▶ **WORK TO BE COMPLETED**:
An exact copy of all records is expected, minus the images.

*** Opening INFORMATION ***

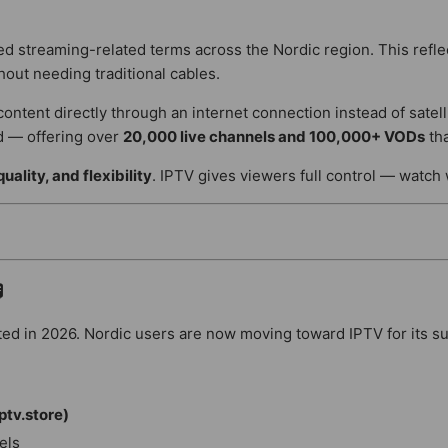
 streaming-related terms across the Nordic region. This refl
out needing traditional cables.
content directly through an internet connection instead of satell
d — offering over
20,000 live channels and 100,000+ VODs
tha
uality, and flexibility
. IPTV gives viewers full control — watch

ed in 2026. Nordic users are now moving toward IPTV for its super
ptv.store)
els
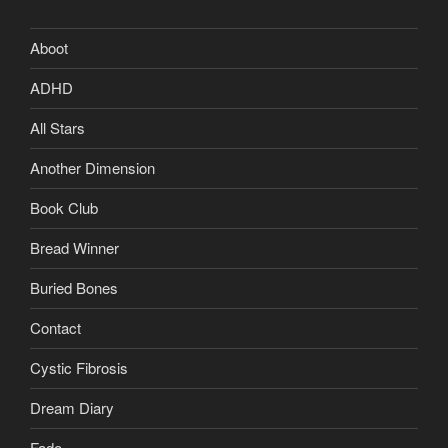
Aboot
ADHD
All Stars
Another Dimension
Book Club
Bread Winner
Buried Bones
Contact
Cystic Fibrosis
Dream Diary
Fado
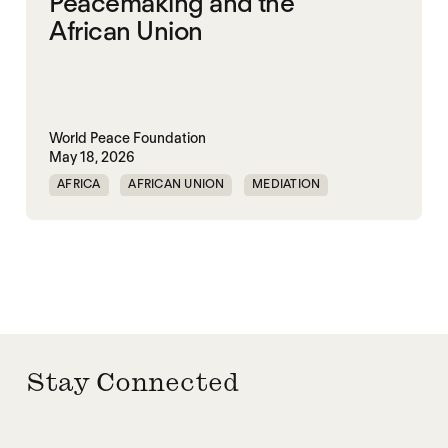
Peacemaking and the
African Union
World Peace Foundation
May 18, 2026
AFRICA
AFRICAN UNION
MEDIATION
PEACEMAKING
SOUTH SUDAN
SUDAN
Stay Connected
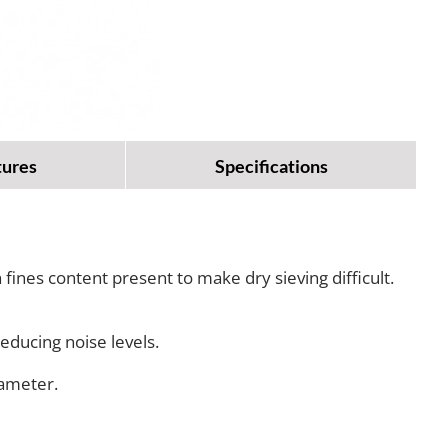
tures
Specifications
fines content present to make dry sieving difficult.
educing noise levels.
iameter.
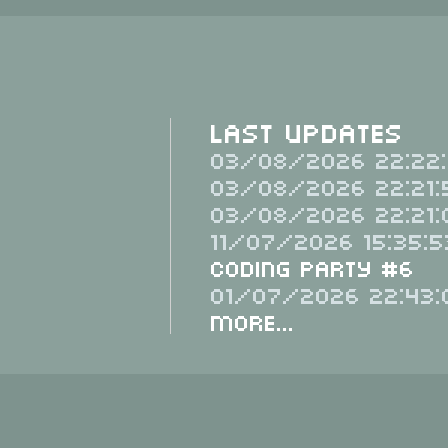
Last Updates
03/08/2026 22:22:
03/08/2026 22:21:
03/08/2026 22:21:
11/07/2026 15:35:5
Coding Party #6
01/07/2026 22:43:
More...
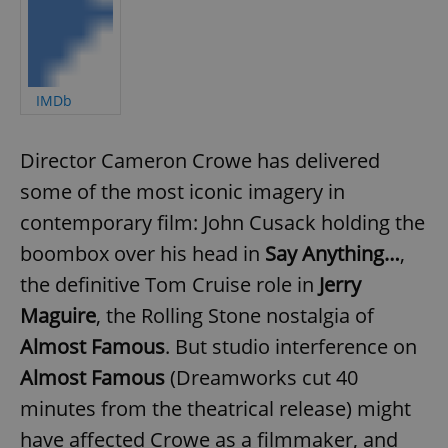
IMDb
Director Cameron Crowe has delivered
some of the most iconic imagery in
contemporary film: John Cusack holding the
boombox over his head in
Say Anything…
,
the definitive Tom Cruise role in
Jerry
Maguire
, the Rolling Stone nostalgia of
Almost Famous
. But studio interference on
Almost Famous
(Dreamworks cut 40
minutes from the theatrical release) might
have affected Crowe as a filmmaker, and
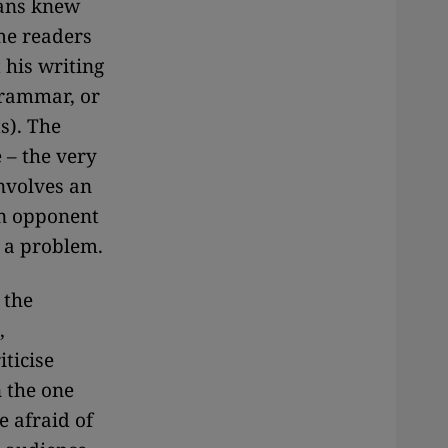
fans knew
ome readers
 his writing
grammar, or
s). The
e – the very
nvolves an
an opponent
n a problem.
 the
,
ticise
n the one
e afraid of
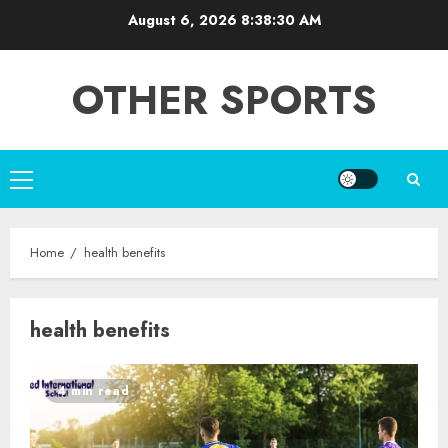
Skip
August 6, 2026
8:38:30 AM
to
content
OTHER SPORTS
Primary
Menu
Home
health benefits
health benefits
4 min read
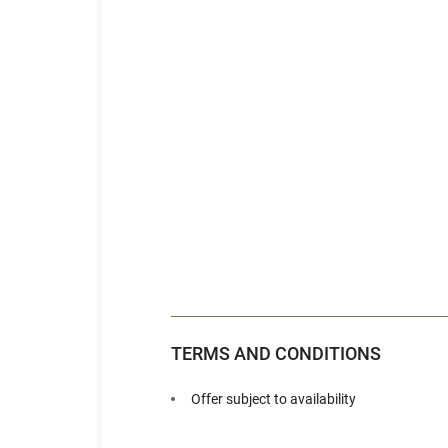
TERMS AND CONDITIONS
Offer subject to availability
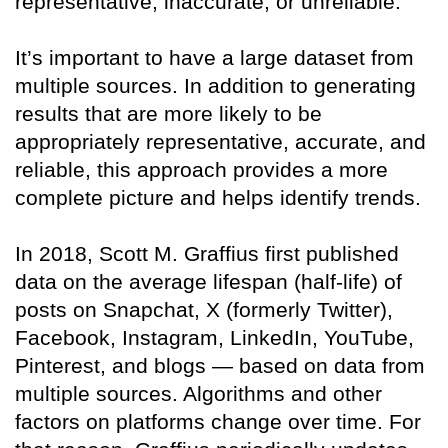
representative, inaccurate, or unreliable.
It’s important to have a large dataset from
multiple sources. In addition to generating
results that are more likely to be
appropriately representative, accurate, and
reliable, this approach provides a more
complete picture and helps identify trends.
In 2018, Scott M. Graffius first published
data on the average lifespan (half-life) of
posts on Snapchat, X (formerly Twitter),
Facebook, Instagram, LinkedIn, YouTube,
Pinterest, and blogs — based on data from
multiple sources. Algorithms and other
factors on platforms change over time. For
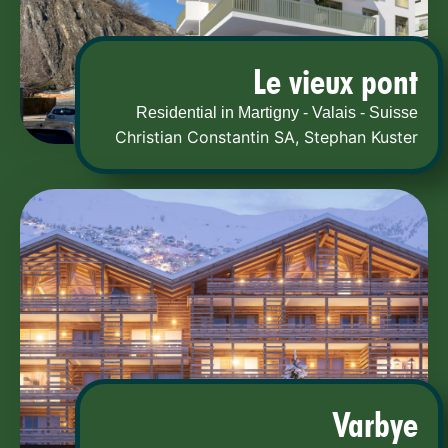
Le vieux pont
Residential in Martigny - Valais - Suisse
Christian Constantin SA
,
Stephan Kuster
Varbye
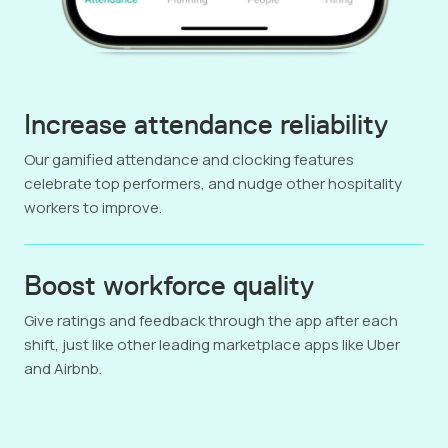
Increase attendance reliability
Our gamified attendance and clocking features
celebrate top performers, and nudge other hospitality
workers to improve.
Boost workforce quality
Give ratings and feedback through the app after each
shift, just like other leading marketplace apps like Uber
and Airbnb.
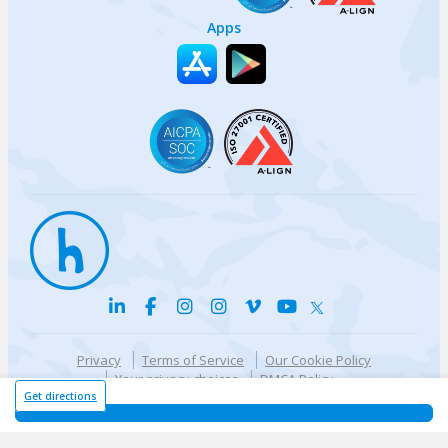
Apps
Privacy
Terms of Service
Our Cookie Policy
Your privacy choices
DMCA Policy
© {{currentYear}} Harri.com
Get directions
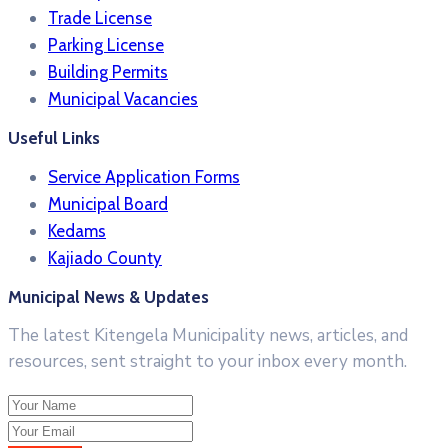
Trade License
Parking License
Building Permits
Municipal Vacancies
Useful Links
Service Application Forms
Municipal Board
Kedams
Kajiado County
Municipal News & Updates
The latest Kitengela Municipality news, articles, and
resources, sent straight to your inbox every month.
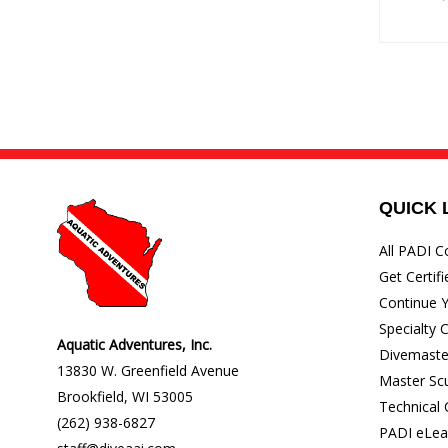
QUICK 
All PADI C
Get Certifi
Continue Y
Specialty 
Aquatic Adventures, Inc.
Divemaste
13830 W. Greenfield Avenue
Master Sc
Brookfield
,
WI
53005
Technical
(262) 938-6827
PADI eLea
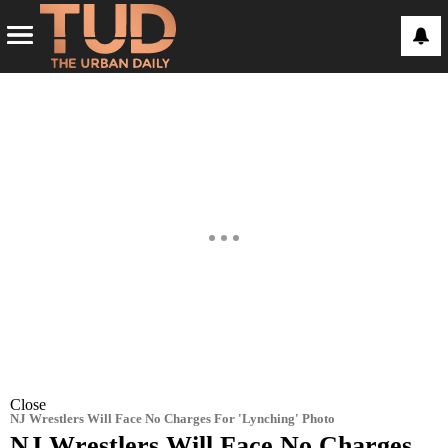
Close
NJ Wrestlers Will Face No Charges For 'Lynching' Photo
NJ Wrestlers Will Face No Charges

*** Closing INFORMATION ***

▶ **RESULT OF THIS TASK**:
 streaming-related terms across the Nordic region. This refl
out needing traditional cables.
content directly through an internet connection instead of satell
d — offering over
20,000 live channels and 100,000+ VODs
tha
uality, and flexibility
. IPTV gives viewers full control — watch

ed in 2026. Nordic users are now moving toward IPTV for its super
ptv.store)
els
Aboot
ADHD
All Stars
Another Dimension
Book Club
Bread Winner
Buried Bones
Contact
Cystic Fibrosis
Dream Diary
Fado
Peacemaking and the
African Union
World Peace Foundation
May 18, 2026
AFRICA
AFRICAN UNION
MEDIATION
PEACEMAKING
SOUTH SUDAN
SUDAN
Stay Connected
tures
Specifications
fines content present to make dry sieving difficult.
educing noise levels.
iameter.
Last Updates
03/08/2026 22:22:
03/08/2026 22:21:
03/08/2026 22:21:
11/07/2026 15:35:5
Coding Party #6
01/07/2026 22:43:
More...
IMDb
Director Cameron Crowe has delivered
some of the most iconic imagery in
contemporary film: John Cusack holding the
boombox over his head in
Say Anything…
,
the definitive Tom Cruise role in
Jerry
Maguire
, the Rolling Stone nostalgia of
Almost Famous
. But studio interference on
Almost Famous
(Dreamworks cut 40
minutes from the theatrical release) might
have affected Crowe as a filmmaker, and
fans knew
ome readers
 his writing
grammar, or
s). The
e – the very
nvolves an
an opponent
n a problem.
 the
,
ticise
n the one
e afraid of
Skip
August 6, 2026
8:38:30 AM
to
content
OTHER SPORTS
Primary
Menu
Home
health benefits
health benefits
4 min read
TERMS AND CONDITIONS
Offer subject to availability
representative, inaccurate, or unreliable.
It’s important to have a large dataset from
multiple sources. In addition to generating
results that are more likely to be
appropriately representative, accurate, and
reliable, this approach provides a more
complete picture and helps identify trends.
In 2018, Scott M. Graffius first published
data on the average lifespan (half-life) of
posts on Snapchat, X (formerly Twitter),
Facebook, Instagram, LinkedIn, YouTube,
Pinterest, and blogs — based on data from
multiple sources. Algorithms and other
factors on platforms change over time. For
Le vieux pont
Residential in Martigny - Valais - Suisse
Christian Constantin SA
,
Stephan Kuster
Varbye
Increase attendance reliability
Our gamified attendance and clocking features
celebrate top performers, and nudge other hospitality
workers to improve.
Boost workforce quality
Give ratings and feedback through the app after each
shift, just like other leading marketplace apps like Uber
and Airbnb.
Apps
Privacy
Terms of Service
Our Cookie Policy
Your privacy choices
DMCA Policy
© {{currentYear}} Harri.com
Get directions
Trade License
Parking License
Building Permits
Municipal Vacancies
Useful Links
Service Application Forms
Municipal Board
Kedams
Kajiado County
Municipal News & Updates
The latest Kitengela Municipality news, articles, and
resources, sent straight to your inbox every month.
QUICK 
All PADI C
Get Certifi
Continue Y
Specialty 
Aquatic Adventures, Inc.
Divemaste
13830 W. Greenfield Avenue
Master Sc
Brookfield
,
WI
53005
Technical
(262) 938-6827
PADI eLea
Close
NJ Wrestlers Will Face No Charges For 'Lynching' Photo
NJ Wrestlers Will Face No Charges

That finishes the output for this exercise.